* **Exercise brief**
Transcribe the passage of the eviction moratorium article starting at "Published May 6, 2021" and ending at "through June 30.", copying it word for word.

* **Excerpted passage**
***
Judge agrees to pause order vacating national eviction moratorium as DOJ decides to appeal

Judge agrees to pause order vacating national eviction moratorium as DOJ decides to appeal

Published May 6, 2021 2:03am ET



A federal judge granted a temporary stay as the Justice Department moved to appeal her decision on Wednesday to vacate the Centers for Disease Control and Prevention’s national eviction moratorium.

D.C. District Court Judge Dabney Friedrich ordered the pause on Wednesday hours after ruling the CDC lacks the authority under federal law to authorize such a moratorium, which the Trump administration first imposed last September as a means of helping renters struggling financially because of the coronavirus pandemic. The Biden administration reauthorized the moratorium through June 30.

“The question for the Court is a narrow one: Does the Public Health Service Act grant the CDC the legal authority to impose a nationwide eviction moratorium? It does not,” Friedrich wrote in her 20-page opinion on Wednesday, after which the DOJ sought an emergency stay pending an appeal.
***
* **Input data**
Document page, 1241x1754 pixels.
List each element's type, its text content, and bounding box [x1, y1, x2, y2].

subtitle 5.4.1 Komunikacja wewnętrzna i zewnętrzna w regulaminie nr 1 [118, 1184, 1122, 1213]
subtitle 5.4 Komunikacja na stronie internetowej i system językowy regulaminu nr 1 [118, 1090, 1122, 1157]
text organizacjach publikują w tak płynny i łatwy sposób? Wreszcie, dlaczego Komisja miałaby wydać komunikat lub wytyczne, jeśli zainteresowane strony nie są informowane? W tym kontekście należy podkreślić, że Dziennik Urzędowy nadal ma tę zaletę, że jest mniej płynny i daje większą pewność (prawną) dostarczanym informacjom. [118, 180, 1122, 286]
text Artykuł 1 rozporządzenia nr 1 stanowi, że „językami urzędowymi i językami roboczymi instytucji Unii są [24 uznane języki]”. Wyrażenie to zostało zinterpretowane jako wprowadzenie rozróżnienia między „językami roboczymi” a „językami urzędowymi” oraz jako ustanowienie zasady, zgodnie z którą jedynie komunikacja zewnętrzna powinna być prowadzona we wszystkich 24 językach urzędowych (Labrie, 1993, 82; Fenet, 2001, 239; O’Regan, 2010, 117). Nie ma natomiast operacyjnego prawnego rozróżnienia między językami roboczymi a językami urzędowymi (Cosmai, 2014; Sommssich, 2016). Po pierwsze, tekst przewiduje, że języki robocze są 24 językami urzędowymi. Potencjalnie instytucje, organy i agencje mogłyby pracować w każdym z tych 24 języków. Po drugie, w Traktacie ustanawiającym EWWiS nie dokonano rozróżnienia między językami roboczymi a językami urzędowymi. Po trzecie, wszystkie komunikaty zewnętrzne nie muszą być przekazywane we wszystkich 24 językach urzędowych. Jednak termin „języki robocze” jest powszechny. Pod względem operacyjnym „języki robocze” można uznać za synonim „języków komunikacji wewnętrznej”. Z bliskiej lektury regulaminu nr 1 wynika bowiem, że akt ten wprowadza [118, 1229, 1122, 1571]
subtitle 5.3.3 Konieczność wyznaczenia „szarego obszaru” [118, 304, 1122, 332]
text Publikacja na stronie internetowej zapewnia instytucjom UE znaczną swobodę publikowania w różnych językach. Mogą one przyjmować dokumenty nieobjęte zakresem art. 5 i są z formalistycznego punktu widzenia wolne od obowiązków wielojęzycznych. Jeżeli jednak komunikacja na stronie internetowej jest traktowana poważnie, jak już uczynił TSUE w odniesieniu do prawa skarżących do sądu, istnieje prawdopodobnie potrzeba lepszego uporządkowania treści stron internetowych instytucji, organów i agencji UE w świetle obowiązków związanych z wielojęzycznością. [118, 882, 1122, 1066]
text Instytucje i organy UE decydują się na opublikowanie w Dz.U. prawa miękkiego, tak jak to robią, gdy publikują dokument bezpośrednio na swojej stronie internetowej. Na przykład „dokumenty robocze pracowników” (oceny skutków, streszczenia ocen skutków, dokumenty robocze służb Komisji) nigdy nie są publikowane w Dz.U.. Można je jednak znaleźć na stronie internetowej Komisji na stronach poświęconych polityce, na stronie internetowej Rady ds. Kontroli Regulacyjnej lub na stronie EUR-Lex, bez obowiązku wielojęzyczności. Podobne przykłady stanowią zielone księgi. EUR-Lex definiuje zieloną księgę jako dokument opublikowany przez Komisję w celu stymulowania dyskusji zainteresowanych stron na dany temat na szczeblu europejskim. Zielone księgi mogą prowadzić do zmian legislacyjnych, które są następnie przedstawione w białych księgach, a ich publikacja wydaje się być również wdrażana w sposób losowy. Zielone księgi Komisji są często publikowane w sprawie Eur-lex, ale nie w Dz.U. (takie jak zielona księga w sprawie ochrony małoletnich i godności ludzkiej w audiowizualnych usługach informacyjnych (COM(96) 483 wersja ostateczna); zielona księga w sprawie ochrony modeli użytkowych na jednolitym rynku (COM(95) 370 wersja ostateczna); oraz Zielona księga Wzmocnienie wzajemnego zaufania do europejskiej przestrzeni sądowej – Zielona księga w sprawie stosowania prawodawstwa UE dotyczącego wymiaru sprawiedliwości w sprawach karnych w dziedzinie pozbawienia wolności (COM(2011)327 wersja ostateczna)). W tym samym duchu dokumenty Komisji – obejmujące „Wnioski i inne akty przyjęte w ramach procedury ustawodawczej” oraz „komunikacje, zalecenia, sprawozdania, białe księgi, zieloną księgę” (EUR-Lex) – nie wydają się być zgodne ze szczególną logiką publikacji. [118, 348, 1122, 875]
***
* **Solution to the exercise**
Published May 6, 2021 2:03am ET



A federal judge granted a temporary stay as the Justice Department moved to appeal her decision on Wednesday to vacate the Centers for Disease Control and Prevention’s national eviction moratorium.

D.C. District Court Judge Dabney Friedrich ordered the pause on Wednesday hours after ruling the CDC lacks the authority under federal law to authorize such a moratorium, which the Trump administration first imposed last September as a means of helping renters struggling financially because of the coronavirus pandemic. The Biden administration reauthorized the moratorium through June 30.